Mason slid the receiver back into place, put on a light topcoat, pulled his hat down low over his eyes, and left his apartment. Walking to the garage where he kept his car, Mason was careful to avoid looking around, as though afraid someone might be shadowing him. He slid in behind the wheel of his car, warmed up the motor, nodded to the night attendant in the garage, and rolled out into the dark, all-but-deserted street.

Following instructions to the letter, he left his car in the five-hundred block on Hillgrade Avenue and walked up the steep incline toward the intersection.

Six hundred and four was the first house on the right, after he had passed the intersection. It was a typical Southern California bungalow, neat, cool, efficiently arranged, and without anything to differentiate it from thousands of other bungalows. The house seemed dark and deserted. Mason, however, had expected this. If Mrs. Perlin had decided to follow him, to make certain he wasn’t leading police to the place, it would normally take her some little time, after she had satisfied herself, to enter the house and turn on the lights. It was quite possible she’d deliberately keep him waiting. The fact that she had instructed him to wait until he saw the light and then go in through the back door convinced him that the woman herself would slip in through the front door, divest herself of hat and coat, and subsequently claim she had been in the house all the time.

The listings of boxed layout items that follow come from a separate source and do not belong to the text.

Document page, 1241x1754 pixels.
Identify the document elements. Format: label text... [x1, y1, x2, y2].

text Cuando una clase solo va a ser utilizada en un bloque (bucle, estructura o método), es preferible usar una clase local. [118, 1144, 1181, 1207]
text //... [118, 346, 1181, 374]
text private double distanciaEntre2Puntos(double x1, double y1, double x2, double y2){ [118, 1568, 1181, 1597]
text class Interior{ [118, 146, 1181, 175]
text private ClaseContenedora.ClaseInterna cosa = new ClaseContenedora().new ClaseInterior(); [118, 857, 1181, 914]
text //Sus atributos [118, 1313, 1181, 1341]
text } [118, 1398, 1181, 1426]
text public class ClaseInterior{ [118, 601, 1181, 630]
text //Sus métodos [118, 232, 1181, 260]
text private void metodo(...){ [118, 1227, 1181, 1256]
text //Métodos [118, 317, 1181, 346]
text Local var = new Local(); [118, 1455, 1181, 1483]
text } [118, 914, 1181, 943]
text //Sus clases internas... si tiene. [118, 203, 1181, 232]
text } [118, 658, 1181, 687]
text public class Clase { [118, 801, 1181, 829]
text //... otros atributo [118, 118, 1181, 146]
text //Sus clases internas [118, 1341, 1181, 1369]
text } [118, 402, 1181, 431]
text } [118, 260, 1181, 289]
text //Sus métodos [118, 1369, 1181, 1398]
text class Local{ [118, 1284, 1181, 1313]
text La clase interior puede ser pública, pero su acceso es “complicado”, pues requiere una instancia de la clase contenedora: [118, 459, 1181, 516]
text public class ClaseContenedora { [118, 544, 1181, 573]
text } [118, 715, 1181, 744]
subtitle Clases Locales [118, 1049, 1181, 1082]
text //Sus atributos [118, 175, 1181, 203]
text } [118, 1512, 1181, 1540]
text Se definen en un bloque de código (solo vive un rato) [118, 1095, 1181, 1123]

Mason, keeping to the shadows, moved around toward the garage at the back of the house. A moon in the last quarter furnished a faint yellowish light which enabled him to find his way down the side street and into the driveway which led to the garage. Beneath the deep shadows of a spreading pepper tree, the lawyer found an empty box which he improvised as a chair, and waited.

He watched for a light to come on in the house. The luminous hands of Mason’s watch ticked through an interval of minutes without anything happening — fifteen minutes — twenty minutes.